┌──

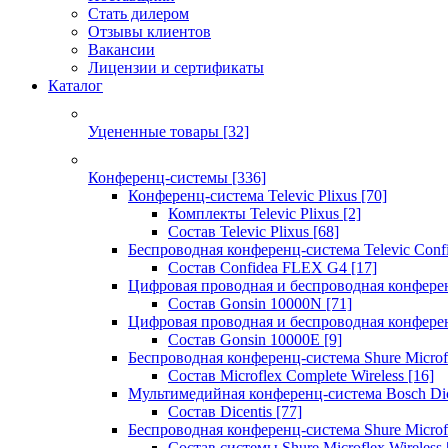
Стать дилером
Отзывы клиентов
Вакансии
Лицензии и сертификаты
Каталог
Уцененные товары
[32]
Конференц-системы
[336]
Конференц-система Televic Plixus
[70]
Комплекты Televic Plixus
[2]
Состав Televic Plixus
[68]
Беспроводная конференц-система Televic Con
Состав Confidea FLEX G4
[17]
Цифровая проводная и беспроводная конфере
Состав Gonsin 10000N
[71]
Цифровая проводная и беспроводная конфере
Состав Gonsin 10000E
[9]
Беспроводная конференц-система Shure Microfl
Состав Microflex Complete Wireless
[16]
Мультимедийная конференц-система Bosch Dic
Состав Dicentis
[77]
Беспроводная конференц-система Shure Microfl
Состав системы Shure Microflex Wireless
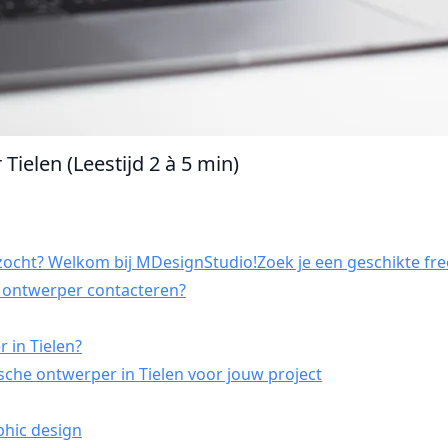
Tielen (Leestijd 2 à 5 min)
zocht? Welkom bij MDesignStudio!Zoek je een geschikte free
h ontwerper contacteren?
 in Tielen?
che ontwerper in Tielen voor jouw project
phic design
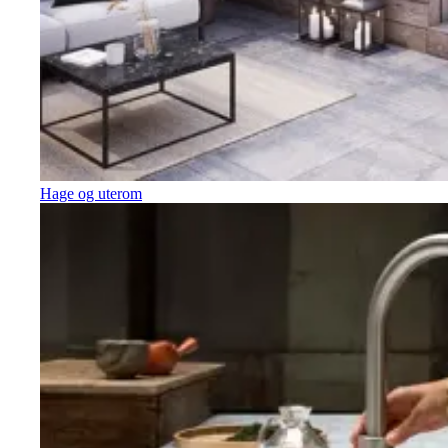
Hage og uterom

└──

• [JOB]: Take each line from the records and copy it unchanged, leaving images out.

• [REPLY]:
Стать дилером
Отзывы клиентов
Вакансии
Лицензии и сертификаты
Каталог
Уцененные товары
[32]
Конференц-системы
[336]
Конференц-система Televic Plixus
[70]
Комплекты Televic Plixus
[2]
Состав Televic Plixus
[68]
Беспроводная конференц-система Televic Con
Состав Confidea FLEX G4
[17]
Цифровая проводная и беспроводная конфере
Состав Gonsin 10000N
[71]
Цифровая проводная и беспроводная конфере
Состав Gonsin 10000E
[9]
Беспроводная конференц-система Shure Microfl
Состав Microflex Complete Wireless
[16]
Мультимедийная конференц-система Bosch Dic
Состав Dicentis
[77]
Беспроводная конференц-система Shure Microfl
Состав системы Shure Microflex Wireless
Tielen (Leestijd 2 à 5 min)
zocht? Welkom bij MDesignStudio!Zoek je een geschikte free
h ontwerper contacteren?
 in Tielen?
che ontwerper in Tielen voor jouw project
phic design
Hage og uterom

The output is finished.